- [TEXT]
================================

Kung Fu Panda: Legends of Awesomeness is an animated television series based on the Kung Fu Panda film series, set between the first two films. The show was originally intended to premiere in 2010, but was delayed and officially launched on Nickelodeon on November 7, 2011. Of the series's voice cast, only Lucy Liu, Randall Duk Kim, and James Hong reprise their roles from the films as Viper, Oogway, and Mr. Ping, respectively. The first season, consisting of 26 episodes, ended on April 5, 2012. The second season aired from April 6, 2012, to June 21, 2013, and also consisted of 26 episodes. A third season consisting of 28 episodes began airing June 24, 2013, going on an extended hiatus after June 22, 2014, before airing its last 10 episodes two years later, from February 15 to June 29, 2016, as a tie-in to the theatrical run of Kung Fu Panda 3.

Kung Fu Panda: The Paws of Destiny (2018–2019)

================================

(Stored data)
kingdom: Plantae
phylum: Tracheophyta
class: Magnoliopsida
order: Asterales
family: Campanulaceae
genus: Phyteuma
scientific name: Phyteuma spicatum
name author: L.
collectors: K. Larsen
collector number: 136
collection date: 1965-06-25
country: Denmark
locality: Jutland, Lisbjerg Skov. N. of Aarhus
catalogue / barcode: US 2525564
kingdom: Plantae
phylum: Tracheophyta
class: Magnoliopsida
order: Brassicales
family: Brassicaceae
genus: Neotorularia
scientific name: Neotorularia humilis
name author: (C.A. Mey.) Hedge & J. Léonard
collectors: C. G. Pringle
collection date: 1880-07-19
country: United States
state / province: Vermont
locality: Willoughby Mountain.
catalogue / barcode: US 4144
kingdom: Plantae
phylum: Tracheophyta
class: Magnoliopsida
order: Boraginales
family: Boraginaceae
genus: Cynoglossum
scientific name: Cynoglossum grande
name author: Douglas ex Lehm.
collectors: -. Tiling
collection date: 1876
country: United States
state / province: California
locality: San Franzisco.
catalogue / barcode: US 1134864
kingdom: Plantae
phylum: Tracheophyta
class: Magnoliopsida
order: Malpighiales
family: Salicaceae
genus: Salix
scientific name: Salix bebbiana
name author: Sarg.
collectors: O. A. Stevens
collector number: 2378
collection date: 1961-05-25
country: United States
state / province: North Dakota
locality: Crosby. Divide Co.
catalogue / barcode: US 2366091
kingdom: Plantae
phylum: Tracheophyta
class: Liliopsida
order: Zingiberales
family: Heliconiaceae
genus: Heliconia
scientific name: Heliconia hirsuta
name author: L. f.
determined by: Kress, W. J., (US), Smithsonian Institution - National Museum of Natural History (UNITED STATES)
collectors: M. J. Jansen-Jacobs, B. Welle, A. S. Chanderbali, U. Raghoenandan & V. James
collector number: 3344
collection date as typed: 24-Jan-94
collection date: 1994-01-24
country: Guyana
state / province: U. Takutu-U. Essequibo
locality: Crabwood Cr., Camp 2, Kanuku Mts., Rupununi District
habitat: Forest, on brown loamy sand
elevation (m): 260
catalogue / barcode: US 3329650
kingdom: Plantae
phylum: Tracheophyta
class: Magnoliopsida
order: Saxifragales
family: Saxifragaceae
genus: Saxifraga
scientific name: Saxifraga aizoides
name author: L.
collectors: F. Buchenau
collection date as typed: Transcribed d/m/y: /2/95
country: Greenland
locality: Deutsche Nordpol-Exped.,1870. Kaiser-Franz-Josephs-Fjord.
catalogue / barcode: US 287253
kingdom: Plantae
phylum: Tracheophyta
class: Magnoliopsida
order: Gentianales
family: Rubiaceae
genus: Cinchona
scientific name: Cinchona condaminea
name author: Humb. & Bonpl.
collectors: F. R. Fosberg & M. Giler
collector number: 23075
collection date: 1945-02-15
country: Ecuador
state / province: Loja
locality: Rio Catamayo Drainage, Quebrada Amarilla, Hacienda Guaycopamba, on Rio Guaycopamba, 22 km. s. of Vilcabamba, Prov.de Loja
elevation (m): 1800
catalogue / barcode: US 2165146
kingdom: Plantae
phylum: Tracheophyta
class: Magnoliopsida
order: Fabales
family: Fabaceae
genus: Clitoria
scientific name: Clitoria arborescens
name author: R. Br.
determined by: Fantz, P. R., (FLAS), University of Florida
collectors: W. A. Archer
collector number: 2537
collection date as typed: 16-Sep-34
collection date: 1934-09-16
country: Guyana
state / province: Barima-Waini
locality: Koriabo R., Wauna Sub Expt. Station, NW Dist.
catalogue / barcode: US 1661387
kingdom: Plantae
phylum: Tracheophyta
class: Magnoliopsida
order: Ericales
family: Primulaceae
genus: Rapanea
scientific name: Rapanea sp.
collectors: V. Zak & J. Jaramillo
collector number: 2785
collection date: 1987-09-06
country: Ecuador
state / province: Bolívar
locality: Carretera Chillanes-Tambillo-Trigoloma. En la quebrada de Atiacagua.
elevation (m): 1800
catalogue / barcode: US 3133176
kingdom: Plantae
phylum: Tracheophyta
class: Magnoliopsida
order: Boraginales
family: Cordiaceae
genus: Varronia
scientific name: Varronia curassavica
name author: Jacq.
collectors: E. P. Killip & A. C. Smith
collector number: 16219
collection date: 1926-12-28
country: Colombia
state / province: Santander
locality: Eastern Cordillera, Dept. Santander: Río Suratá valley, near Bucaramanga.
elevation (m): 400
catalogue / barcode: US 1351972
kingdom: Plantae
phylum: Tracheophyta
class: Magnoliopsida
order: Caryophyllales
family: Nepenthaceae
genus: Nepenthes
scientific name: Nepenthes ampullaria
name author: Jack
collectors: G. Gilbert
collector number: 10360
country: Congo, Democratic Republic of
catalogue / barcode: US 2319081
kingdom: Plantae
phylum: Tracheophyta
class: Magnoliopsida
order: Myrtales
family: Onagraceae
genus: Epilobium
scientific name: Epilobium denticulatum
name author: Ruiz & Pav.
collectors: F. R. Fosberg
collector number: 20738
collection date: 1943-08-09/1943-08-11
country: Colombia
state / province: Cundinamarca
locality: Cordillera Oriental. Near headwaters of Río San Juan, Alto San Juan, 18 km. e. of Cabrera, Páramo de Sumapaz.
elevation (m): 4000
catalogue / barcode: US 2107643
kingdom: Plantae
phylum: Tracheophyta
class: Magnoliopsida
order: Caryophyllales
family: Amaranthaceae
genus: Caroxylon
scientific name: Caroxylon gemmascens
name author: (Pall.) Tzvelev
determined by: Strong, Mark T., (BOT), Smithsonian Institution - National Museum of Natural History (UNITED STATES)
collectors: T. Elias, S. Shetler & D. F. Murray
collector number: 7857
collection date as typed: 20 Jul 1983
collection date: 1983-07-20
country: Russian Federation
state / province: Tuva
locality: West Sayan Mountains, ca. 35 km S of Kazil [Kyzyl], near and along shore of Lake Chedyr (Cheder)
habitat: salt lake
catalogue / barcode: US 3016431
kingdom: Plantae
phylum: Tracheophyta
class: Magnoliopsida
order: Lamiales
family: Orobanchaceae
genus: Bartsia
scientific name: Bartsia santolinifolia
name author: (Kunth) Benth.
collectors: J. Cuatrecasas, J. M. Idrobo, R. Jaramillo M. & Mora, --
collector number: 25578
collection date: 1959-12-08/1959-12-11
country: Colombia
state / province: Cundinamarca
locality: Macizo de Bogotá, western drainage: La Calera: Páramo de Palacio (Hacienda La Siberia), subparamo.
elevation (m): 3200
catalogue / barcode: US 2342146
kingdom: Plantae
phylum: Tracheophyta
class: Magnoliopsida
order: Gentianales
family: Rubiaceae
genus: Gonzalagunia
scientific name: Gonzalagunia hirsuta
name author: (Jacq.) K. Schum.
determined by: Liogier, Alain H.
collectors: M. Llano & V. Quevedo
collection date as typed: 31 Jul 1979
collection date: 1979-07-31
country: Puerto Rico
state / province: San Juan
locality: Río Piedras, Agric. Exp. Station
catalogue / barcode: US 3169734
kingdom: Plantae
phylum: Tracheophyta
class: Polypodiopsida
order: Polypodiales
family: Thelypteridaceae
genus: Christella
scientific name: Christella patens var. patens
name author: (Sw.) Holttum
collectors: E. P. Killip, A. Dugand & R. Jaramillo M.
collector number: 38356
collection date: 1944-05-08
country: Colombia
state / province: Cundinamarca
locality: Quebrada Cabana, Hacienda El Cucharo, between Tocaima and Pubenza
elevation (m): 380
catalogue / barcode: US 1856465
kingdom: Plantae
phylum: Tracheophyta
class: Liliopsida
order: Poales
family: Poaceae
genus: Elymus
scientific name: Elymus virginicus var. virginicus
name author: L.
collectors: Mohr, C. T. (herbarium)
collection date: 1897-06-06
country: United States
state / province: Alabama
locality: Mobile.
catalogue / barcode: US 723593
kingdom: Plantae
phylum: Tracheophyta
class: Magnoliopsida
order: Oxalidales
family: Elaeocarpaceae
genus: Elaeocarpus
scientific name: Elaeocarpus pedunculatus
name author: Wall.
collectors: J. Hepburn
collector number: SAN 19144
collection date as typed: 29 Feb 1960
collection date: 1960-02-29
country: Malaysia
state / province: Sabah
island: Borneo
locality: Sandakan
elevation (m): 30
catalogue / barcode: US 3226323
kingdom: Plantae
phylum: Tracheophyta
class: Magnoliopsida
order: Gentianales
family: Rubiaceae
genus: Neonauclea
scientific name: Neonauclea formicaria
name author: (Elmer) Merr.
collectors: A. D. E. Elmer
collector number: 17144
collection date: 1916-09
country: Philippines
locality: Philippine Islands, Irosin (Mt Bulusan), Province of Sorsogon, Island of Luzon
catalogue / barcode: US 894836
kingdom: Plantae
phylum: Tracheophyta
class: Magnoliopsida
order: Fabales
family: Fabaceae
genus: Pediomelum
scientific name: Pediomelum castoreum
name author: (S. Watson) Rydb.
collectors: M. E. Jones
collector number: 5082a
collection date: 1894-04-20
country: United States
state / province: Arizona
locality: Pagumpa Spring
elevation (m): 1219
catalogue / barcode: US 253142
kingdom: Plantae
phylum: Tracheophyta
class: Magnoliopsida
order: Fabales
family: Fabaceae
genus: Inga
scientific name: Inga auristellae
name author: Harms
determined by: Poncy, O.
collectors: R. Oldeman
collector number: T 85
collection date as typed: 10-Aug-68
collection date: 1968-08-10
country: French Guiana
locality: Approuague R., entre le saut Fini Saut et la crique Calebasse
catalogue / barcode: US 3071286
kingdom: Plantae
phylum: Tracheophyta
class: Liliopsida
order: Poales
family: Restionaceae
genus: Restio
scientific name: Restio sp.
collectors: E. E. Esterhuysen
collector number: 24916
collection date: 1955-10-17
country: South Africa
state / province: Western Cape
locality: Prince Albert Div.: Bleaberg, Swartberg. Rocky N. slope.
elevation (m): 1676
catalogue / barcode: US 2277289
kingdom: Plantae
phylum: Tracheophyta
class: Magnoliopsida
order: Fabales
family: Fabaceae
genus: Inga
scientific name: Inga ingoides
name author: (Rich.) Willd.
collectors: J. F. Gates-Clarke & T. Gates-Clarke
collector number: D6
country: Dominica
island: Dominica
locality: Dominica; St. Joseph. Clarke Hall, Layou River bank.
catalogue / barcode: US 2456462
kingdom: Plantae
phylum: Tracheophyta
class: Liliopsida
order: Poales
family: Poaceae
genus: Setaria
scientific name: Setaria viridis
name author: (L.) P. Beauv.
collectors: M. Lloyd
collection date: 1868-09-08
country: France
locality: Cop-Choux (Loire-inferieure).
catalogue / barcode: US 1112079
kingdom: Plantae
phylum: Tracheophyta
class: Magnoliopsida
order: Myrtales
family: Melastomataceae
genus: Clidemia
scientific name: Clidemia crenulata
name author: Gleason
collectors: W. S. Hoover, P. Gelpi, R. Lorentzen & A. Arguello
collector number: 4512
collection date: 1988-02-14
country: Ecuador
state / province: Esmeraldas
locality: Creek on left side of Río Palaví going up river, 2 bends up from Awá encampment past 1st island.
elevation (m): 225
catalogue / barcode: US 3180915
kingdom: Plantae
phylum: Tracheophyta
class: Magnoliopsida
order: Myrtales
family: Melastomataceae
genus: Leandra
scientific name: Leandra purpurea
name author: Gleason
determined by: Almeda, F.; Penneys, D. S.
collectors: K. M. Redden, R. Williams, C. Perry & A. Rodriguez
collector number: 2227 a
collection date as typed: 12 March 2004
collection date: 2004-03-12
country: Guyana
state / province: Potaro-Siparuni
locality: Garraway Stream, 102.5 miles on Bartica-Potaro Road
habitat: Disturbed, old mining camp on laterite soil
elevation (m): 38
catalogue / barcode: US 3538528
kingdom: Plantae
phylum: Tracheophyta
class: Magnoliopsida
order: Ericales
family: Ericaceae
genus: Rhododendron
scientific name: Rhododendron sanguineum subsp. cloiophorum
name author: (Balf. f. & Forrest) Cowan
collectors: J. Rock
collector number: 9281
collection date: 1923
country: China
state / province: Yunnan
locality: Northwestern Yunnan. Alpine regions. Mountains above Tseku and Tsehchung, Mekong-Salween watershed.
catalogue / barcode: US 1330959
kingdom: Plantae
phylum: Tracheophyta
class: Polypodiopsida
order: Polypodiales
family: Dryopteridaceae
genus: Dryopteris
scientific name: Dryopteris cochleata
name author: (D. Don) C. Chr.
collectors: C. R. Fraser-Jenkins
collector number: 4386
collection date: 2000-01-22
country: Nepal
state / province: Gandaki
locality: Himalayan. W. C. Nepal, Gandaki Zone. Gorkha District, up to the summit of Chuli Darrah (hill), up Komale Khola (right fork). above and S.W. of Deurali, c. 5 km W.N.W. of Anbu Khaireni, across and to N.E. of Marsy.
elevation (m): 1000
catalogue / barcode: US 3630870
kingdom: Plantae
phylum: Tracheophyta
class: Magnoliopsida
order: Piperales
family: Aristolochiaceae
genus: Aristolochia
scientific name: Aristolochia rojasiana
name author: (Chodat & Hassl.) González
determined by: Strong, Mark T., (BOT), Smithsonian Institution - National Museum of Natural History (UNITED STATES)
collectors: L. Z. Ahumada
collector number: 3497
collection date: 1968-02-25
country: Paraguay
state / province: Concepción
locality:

================================

Do the following statements agree with the text on Kung Fu Panda: Legends of Awesomeness? Answer yes or no for each and quote the deciding words: (a) The series premiered on Nickelodeon in 2010. (b) The second season had 26 episodes. (c) James Hong voices Oogway.

(a) No: "was delayed and officially launched on Nickelodeon on November 7, 2011"
(b) Yes: "The second season aired from April 6, 2012, to June 21, 2013, and also consisted of 26 episodes"
(c) No: "Lucy Liu, Randall Duk Kim, and James Hong reprise their roles from the films as Viper, Oogway, and Mr. Ping, respectively"